The New FAA Drone Law
On Sunday the 15th of February the FAA held a press conference where they finally announced their draft proposals for operating drones in the United States.
The context for this situation is that the USA has been lagging behind many nations when it comes to putting in place legislation for commercial UAV operations. The FAA placed a moratorium on any commercial UAV flights back in 2011. Since then only specialist exemptions have been allowed for government agencies, research institutes and recently a select few commercial operators (less than twenty).
The reasoning for the delay is that the FAA is in charge of the most complex and congested airspace in the world. It has a responsibility to ensure that the skies are safe for all operators. Given the manned aviation interests it is a real surprise to see such progressive and open regulations being presented.

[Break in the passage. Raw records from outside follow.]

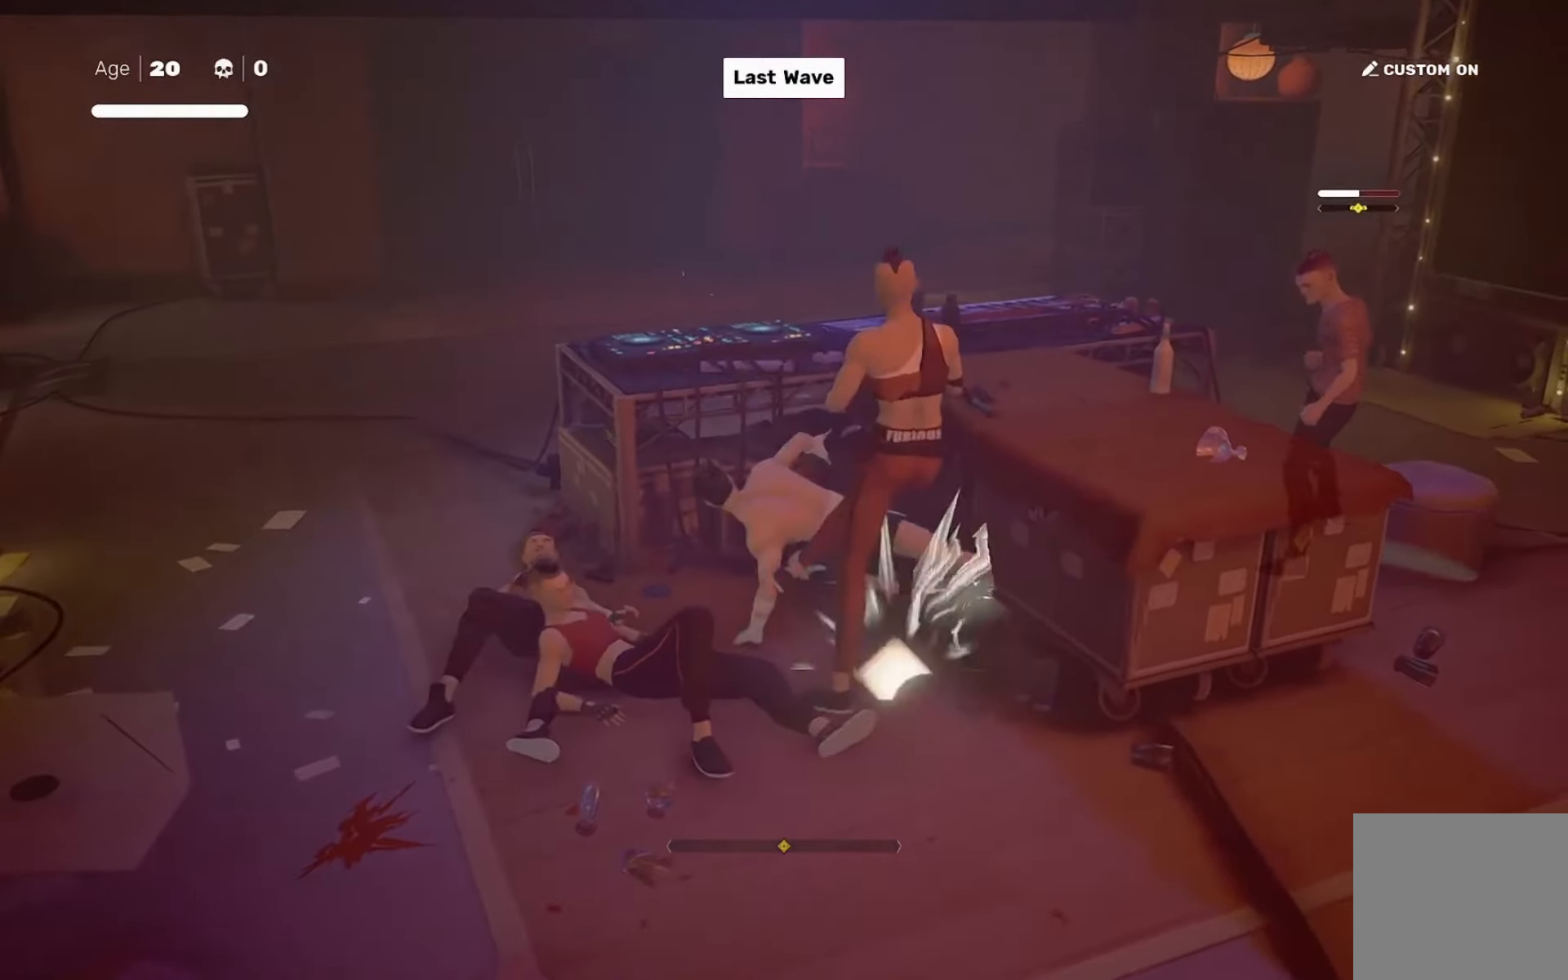
{"buttons": [], "left_stick": "right", "right_stick": "center", "events": [[17, "L1", "up"], [417, "left_stick", "right"]]}
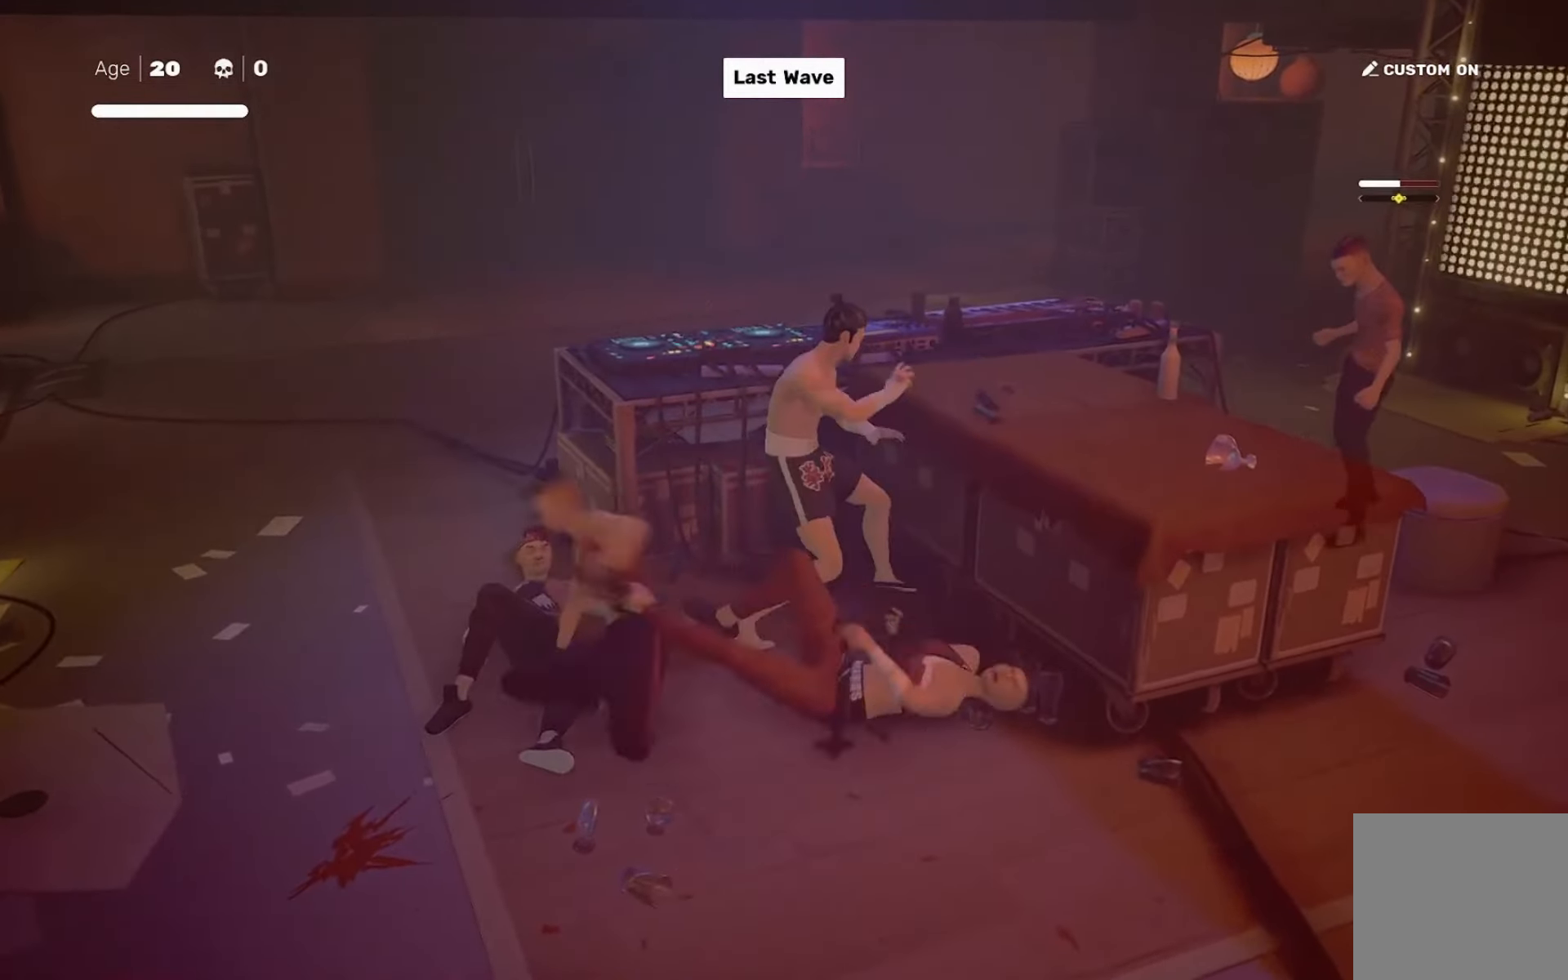
{"buttons": [], "left_stick": "down-left", "right_stick": "center", "events": [[50, "TRIANGLE", "down"], [50, "left_stick", "left"], [117, "TRIANGLE", "up"], [117, "left_stick", "center"], [451, "left_stick", "down-left"]]}
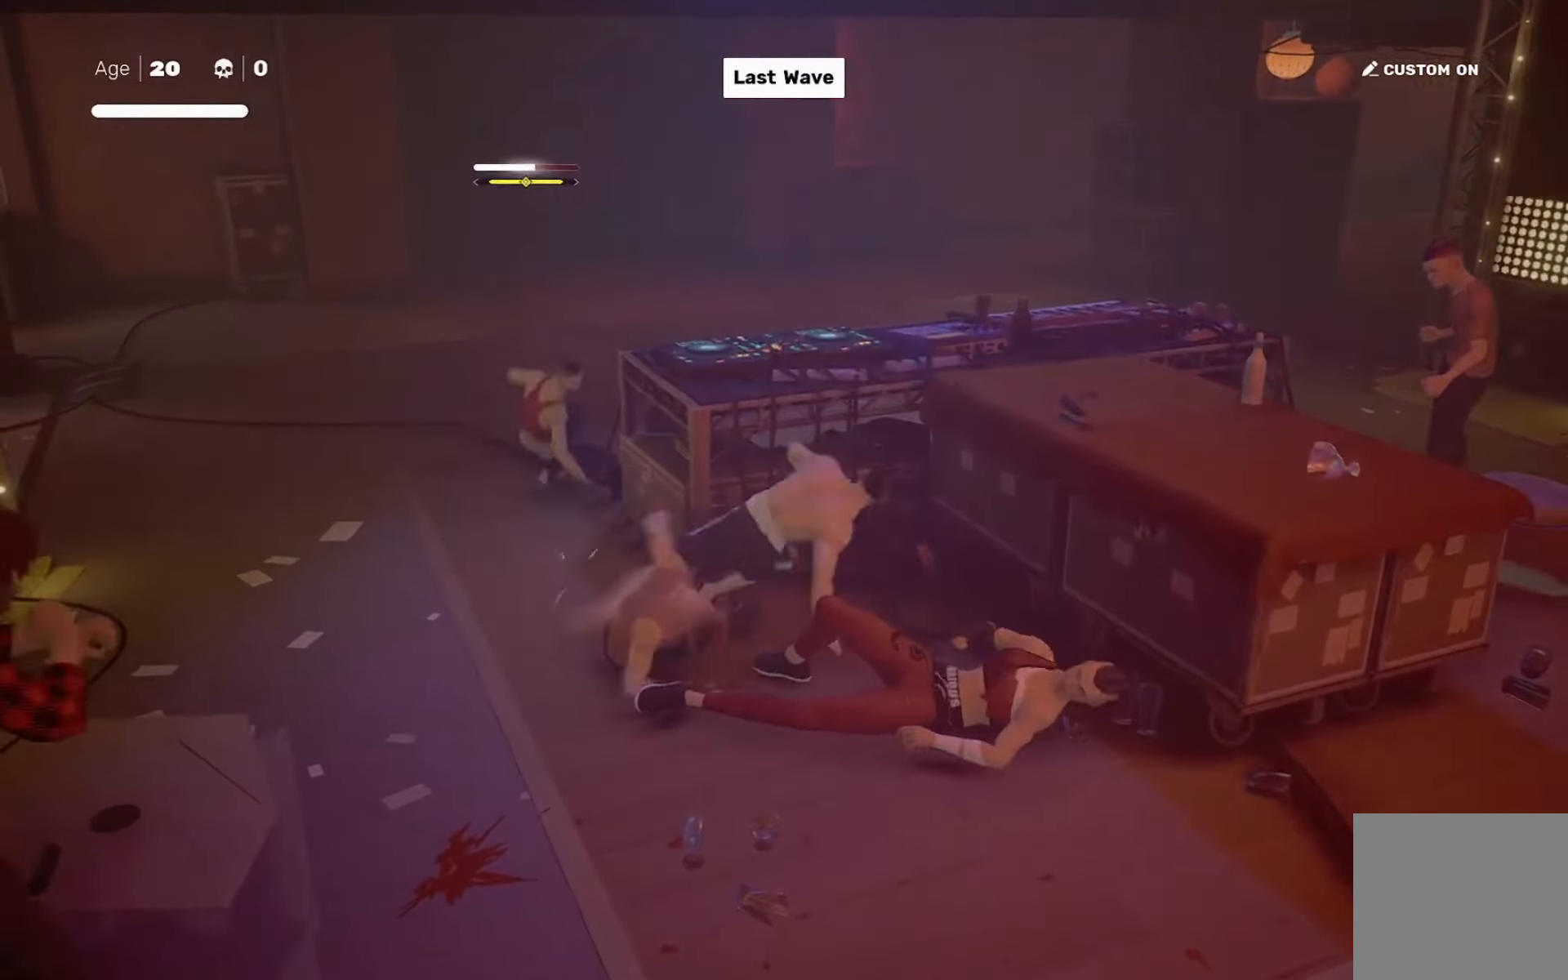
{"buttons": [], "left_stick": "left", "right_stick": "center", "events": [[17, "R2", "down"], [83, "left_stick", "center"], [150, "R2", "up"], [317, "left_stick", "left"], [417, "left_stick", "center"], [484, "left_stick", "left"]]}
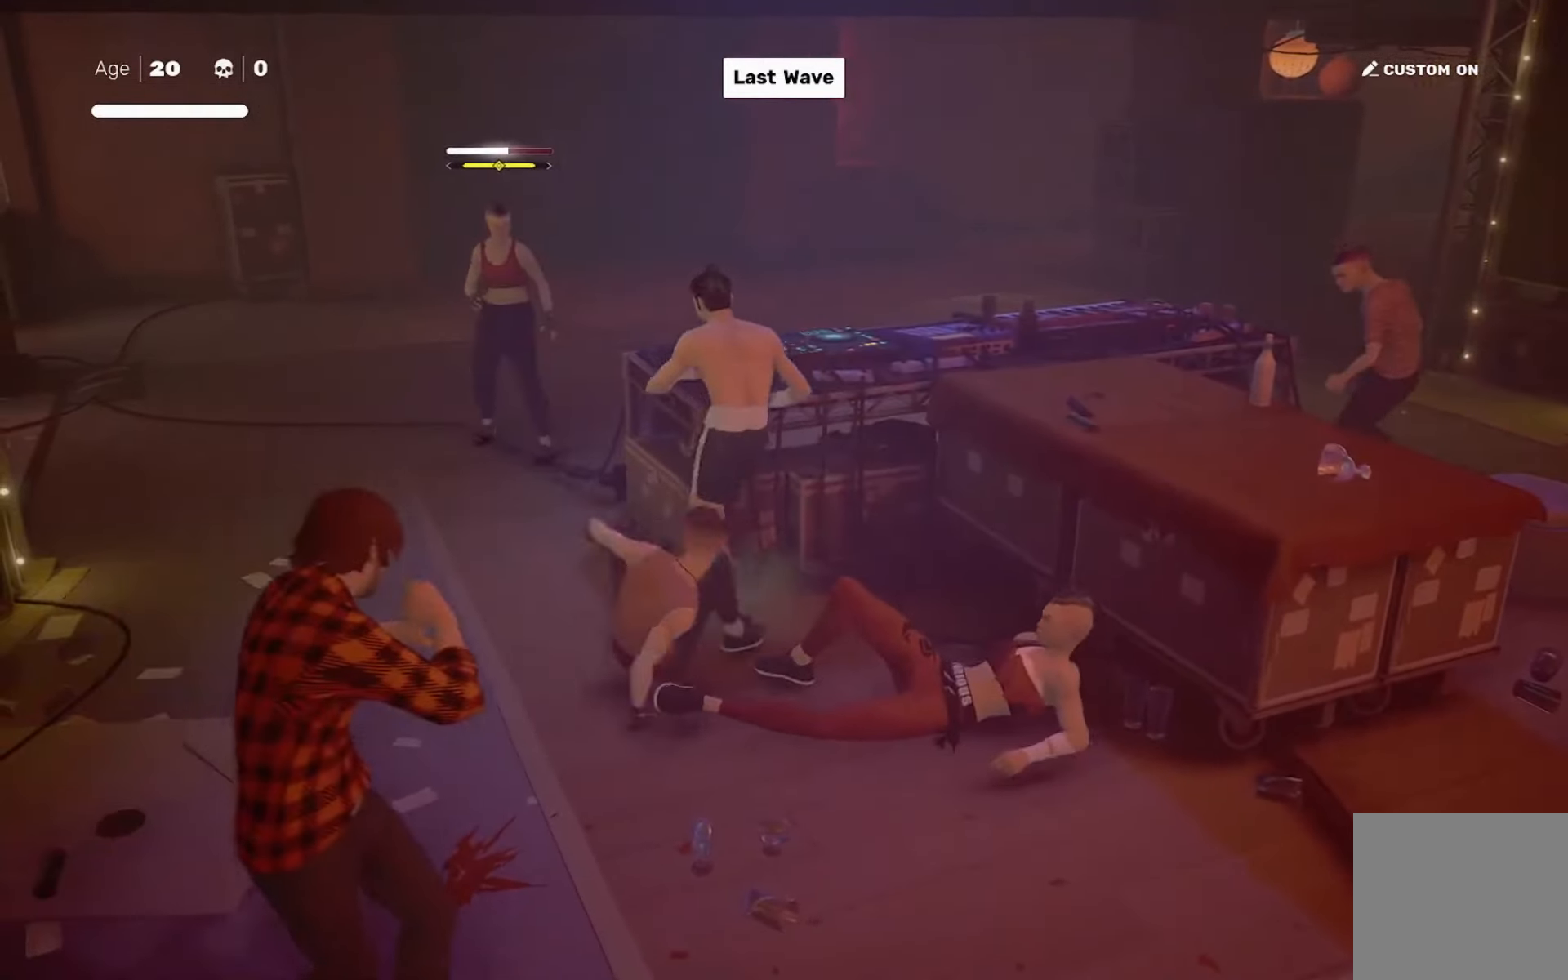
{"buttons": [], "left_stick": "center", "right_stick": "center", "events": [[17, "SQUARE", "down"], [17, "left_stick", "center"], [84, "SQUARE", "up"], [351, "TRIANGLE", "down"], [417, "TRIANGLE", "up"]]}
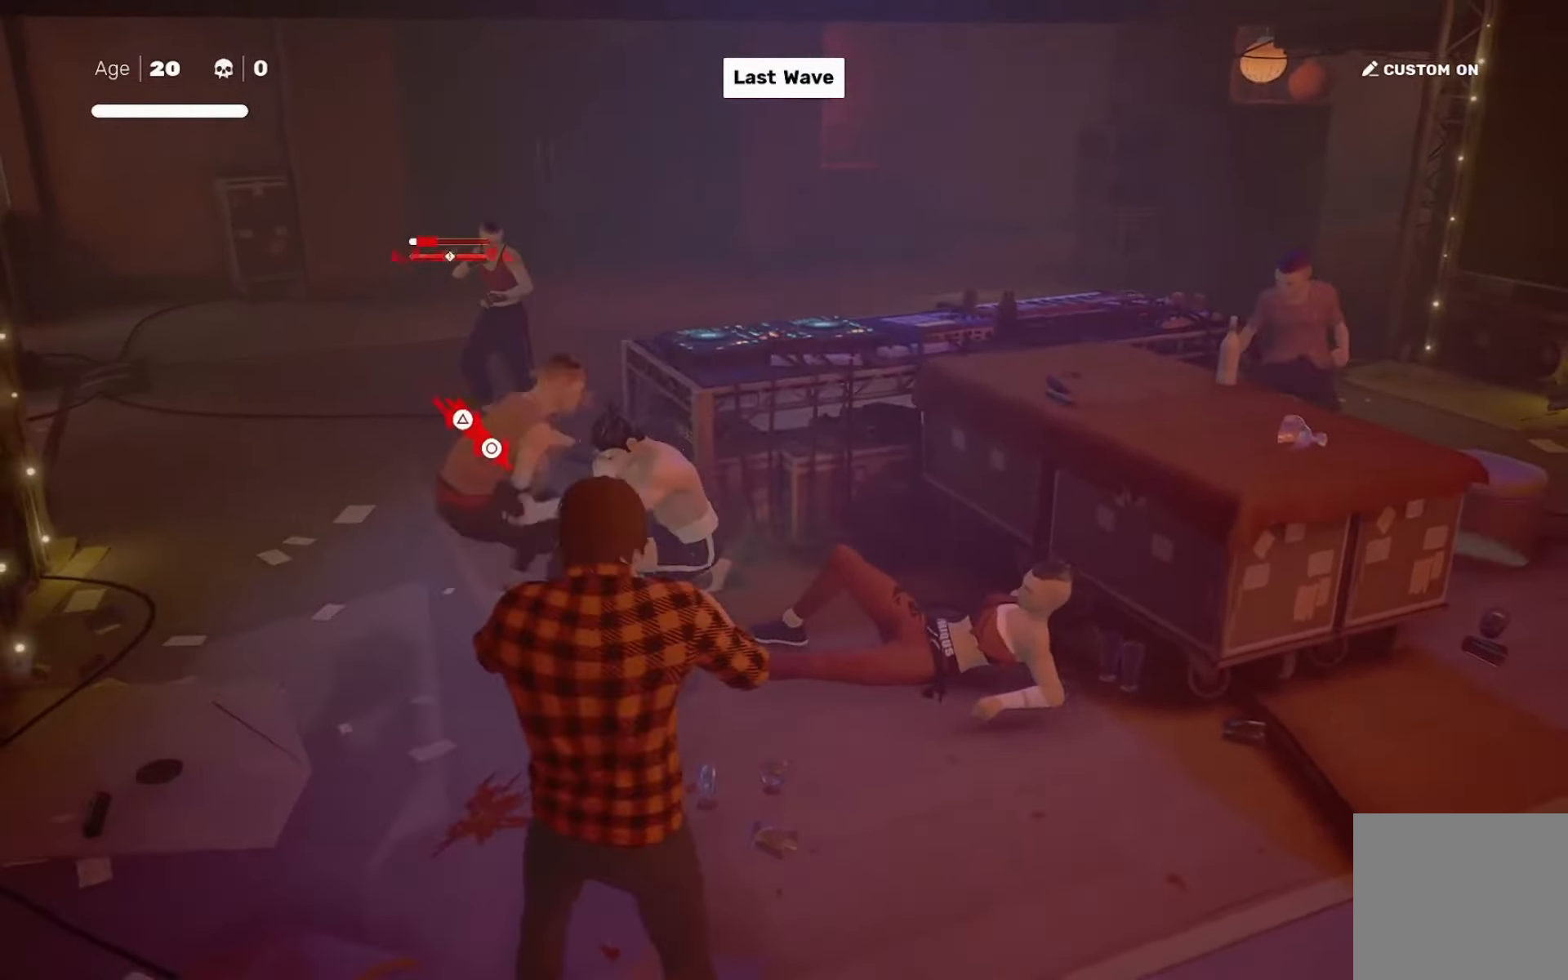
{"buttons": [], "left_stick": "center", "right_stick": "center", "events": [[183, "CIRCLE", "down"], [217, "TRIANGLE", "down"], [284, "CIRCLE", "up"], [317, "TRIANGLE", "up"]]}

Here are the key points of the proposed new FAA drone law:
- Drone operators will not be required to hold a private or commercial pilots license. Operators will need to undergo a test an approved FAA centre however the process will be much more accessible and affordable than the manned aviation routes.
- A granular system based on aircraft weights – heavier systems pose a greater risk and lighter systems less of a risk.
- No airworthiness requirement – this means that systems will remain comparatively cheap and accessible. Airworthiness is not necessarily suitable for small drones operating in close proximity to the operator.
- Line of sight operations only – flights will only be allowed within line of site initially – however there is scope for making long distance sorties possible. This is likely to remain the case until a proven and capable remote sense and avoid system can be deployed.
- No nighttime flights – flights must be carried out within 30minutes of civil twilight.
There are alot of similarities with the UK’s CAA’s regulations (CAP722 – which is about be refreshed for the sixth time!).
The draft rulemaking outlined by the FAA will now be open to consultation from stakeholders, agencies and the public. Hopefully the new regulations will be in place at the beginning of next year.